Surabaya, IDN Times- Jalan Peneleh VII Surabaya, pagi itu tampak sepi. Tidak terlihat satupun pelancong yang hendak mengunjungi rumah putih bernomor 29-31. Padahal, bangunan seluas 9x13 meter itu sarat akan sejarah. Di sanalah karakter sang proklamator muda terbentuk. Di sanalah Soekarno dengan Musso menjadi sahabat karib yang makan dan hidup di satu atap. Di rumah sederhana itulah “sang guru bangsa” Haji Oemar Said (H.O.S) Tjokroaminoto bermukim selama 14 tahun.
“Ya walaupun sepi, tapi pasti ada satu atau dua orang yang berkunjung,” ungkap Januar selaku pegawai Dinas Pariwisata Kota Surabaya yang bertugas menjaga rumah tersebut.

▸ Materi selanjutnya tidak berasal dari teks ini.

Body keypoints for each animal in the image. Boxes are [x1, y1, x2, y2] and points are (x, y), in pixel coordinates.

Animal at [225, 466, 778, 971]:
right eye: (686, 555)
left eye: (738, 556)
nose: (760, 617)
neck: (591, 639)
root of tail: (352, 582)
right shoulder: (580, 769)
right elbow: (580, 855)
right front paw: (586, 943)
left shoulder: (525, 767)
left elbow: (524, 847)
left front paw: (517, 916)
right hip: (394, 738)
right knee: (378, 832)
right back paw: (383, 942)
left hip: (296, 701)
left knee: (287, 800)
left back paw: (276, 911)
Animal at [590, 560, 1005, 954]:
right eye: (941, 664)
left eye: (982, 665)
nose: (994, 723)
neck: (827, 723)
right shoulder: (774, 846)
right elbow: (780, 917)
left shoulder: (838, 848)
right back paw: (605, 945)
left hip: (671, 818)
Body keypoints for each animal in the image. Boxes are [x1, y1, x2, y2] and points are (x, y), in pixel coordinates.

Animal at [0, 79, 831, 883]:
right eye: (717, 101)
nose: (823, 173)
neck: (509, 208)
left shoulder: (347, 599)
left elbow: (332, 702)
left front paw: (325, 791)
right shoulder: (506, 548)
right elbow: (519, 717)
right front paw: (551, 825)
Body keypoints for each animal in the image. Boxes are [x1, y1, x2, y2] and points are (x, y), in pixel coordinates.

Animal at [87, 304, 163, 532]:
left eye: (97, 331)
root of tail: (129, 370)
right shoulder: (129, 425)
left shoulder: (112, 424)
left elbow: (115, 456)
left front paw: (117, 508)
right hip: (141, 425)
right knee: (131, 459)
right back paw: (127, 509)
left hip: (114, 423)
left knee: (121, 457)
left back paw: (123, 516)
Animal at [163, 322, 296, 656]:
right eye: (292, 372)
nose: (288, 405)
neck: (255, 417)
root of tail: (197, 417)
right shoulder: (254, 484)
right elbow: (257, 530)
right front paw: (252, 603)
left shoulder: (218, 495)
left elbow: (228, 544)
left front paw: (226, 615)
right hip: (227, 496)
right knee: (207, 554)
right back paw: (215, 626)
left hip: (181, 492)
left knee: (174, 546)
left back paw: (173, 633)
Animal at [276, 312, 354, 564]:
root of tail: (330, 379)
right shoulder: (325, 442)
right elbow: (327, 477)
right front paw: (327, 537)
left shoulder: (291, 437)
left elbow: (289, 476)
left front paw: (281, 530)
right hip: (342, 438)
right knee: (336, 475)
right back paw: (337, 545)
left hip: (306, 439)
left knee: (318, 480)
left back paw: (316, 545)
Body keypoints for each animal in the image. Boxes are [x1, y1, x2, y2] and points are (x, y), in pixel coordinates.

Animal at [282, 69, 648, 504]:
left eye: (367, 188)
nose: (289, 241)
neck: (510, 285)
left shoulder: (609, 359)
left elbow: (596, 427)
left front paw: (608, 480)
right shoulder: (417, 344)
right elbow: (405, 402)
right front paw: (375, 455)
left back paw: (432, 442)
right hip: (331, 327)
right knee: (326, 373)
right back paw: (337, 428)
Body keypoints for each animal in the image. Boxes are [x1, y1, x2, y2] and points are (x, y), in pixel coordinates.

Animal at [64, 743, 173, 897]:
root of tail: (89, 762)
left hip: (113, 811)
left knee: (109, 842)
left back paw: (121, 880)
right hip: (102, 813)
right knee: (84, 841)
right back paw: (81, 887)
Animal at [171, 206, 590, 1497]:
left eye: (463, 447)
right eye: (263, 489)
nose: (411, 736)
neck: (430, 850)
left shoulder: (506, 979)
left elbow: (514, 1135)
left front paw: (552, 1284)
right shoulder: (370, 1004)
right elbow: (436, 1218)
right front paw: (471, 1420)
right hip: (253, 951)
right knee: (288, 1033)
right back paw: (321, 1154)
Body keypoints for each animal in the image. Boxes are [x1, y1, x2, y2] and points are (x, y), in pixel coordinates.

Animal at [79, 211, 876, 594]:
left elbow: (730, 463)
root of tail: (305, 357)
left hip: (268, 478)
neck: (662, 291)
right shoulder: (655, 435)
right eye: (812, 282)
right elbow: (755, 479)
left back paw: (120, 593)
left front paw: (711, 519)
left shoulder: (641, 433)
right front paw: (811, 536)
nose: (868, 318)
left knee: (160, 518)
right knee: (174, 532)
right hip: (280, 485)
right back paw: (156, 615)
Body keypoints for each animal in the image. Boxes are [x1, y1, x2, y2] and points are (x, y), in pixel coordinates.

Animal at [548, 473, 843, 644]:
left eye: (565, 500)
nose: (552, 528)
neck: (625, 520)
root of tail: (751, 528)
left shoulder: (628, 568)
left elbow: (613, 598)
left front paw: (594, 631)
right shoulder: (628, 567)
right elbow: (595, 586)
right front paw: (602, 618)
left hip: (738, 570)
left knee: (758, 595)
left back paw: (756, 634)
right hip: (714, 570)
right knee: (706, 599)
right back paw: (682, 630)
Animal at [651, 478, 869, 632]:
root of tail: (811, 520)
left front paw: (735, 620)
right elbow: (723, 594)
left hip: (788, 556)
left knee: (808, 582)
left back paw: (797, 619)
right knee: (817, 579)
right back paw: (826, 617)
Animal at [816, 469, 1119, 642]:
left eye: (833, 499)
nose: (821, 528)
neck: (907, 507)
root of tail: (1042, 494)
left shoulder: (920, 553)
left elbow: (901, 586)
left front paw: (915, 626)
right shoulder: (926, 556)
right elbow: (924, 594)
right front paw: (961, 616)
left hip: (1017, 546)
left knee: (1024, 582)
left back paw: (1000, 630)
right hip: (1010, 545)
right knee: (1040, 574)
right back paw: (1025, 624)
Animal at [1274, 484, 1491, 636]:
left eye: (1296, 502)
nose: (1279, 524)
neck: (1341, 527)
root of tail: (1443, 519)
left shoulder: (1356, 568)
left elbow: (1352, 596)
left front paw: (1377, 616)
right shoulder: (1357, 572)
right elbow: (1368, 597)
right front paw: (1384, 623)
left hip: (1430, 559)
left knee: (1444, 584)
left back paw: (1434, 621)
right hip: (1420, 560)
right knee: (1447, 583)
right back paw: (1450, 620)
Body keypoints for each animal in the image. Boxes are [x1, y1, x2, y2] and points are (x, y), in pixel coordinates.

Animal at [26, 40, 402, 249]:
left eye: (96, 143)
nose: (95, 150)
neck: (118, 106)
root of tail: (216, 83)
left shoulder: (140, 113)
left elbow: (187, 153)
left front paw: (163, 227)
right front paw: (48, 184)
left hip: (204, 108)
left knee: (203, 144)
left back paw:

Sejak 27 November 2017, griya dengan pagar hijau itu diresmikan menjadi museum HOS Tjokroaminoto.
Setiap sisi bangunan memiliki cerita tentang perjalanan Tjokroaminoto. Mulai dari 1902 tatkala Tjokro, sapaan hangatnya, menjadi abdi negara, 1907 ketika Tjokro pindah ke Surabaya, 1914 mulai memimpin Sarekat Islam (SI), hingga 1934 ketika beliau menutup hidupnya di Yogyakarta. Bisa dibilang museum ini memiliki wall of history dari seorang lelaki yang dijuluki oleh Belanda sebagai “raja tanpa mahkota”.
Rumah tersebut adalah sebaik-baiknya kawah candradimuka di Pulau Jawa. Bagaimana tidak, mereka yang bermukim di sana -seperti Soekarno, Semaun, Alimin, Darsono, Kartosoewirjo, Tan Malaka, hingga Musso- semuanya menjadi tokoh yang mewarnai hitam-putih Republik Indonesia.
Jika dikulik lebih jauh, ternyata ide untuk menjadikan rumah yang dibeli pada 1902 itu merupakan gagasan Soeharsikin, istri dari Tjokroaminoto. “Jadi ibu Soeharsikin ini ingin membantu ekonomi keluarga, karena Pak Tjokro kan sibuk di politik. Nah dia memiliki inisiasi untuk membuka kos-kosan untuk siswa,” lanjut Januar.
Singkat cerita, rumah tersebut menjadi saksi bisu kisah perjuangan Soeharsikin dengan Tjokroaminoto sejak 1907 hingga 1921. Tepat pada 22 Februari, Soeharsikin dipanggil Yang Maha Kuasa setelah berjuang dengan penyakit tifus.
“Setelah ditinggal ibu, bapak (Tjokro) itu sangat terpukul. Dia sampai pindah rumah. Wah pokoknya peran ibu luar biasa,” ujar Januar. Hari ini, Jumat (22/2), tepat 98 tahun Soeharsikin bersemayam di Makam Botoputih, Surabaya.
Soeharsikin jelas bukan perempuan biasa. Bersama sang suami, ia membentuk karakter Soekarno yang kala itu berusia 15 tahun, hingga kisah romansanya yang menolak untuk diceraikan oleh orangtuanya. Apakah ini penting? Tentu, karena dia adalah ratu tanpa mahkota kebanggaan tanah Jawa.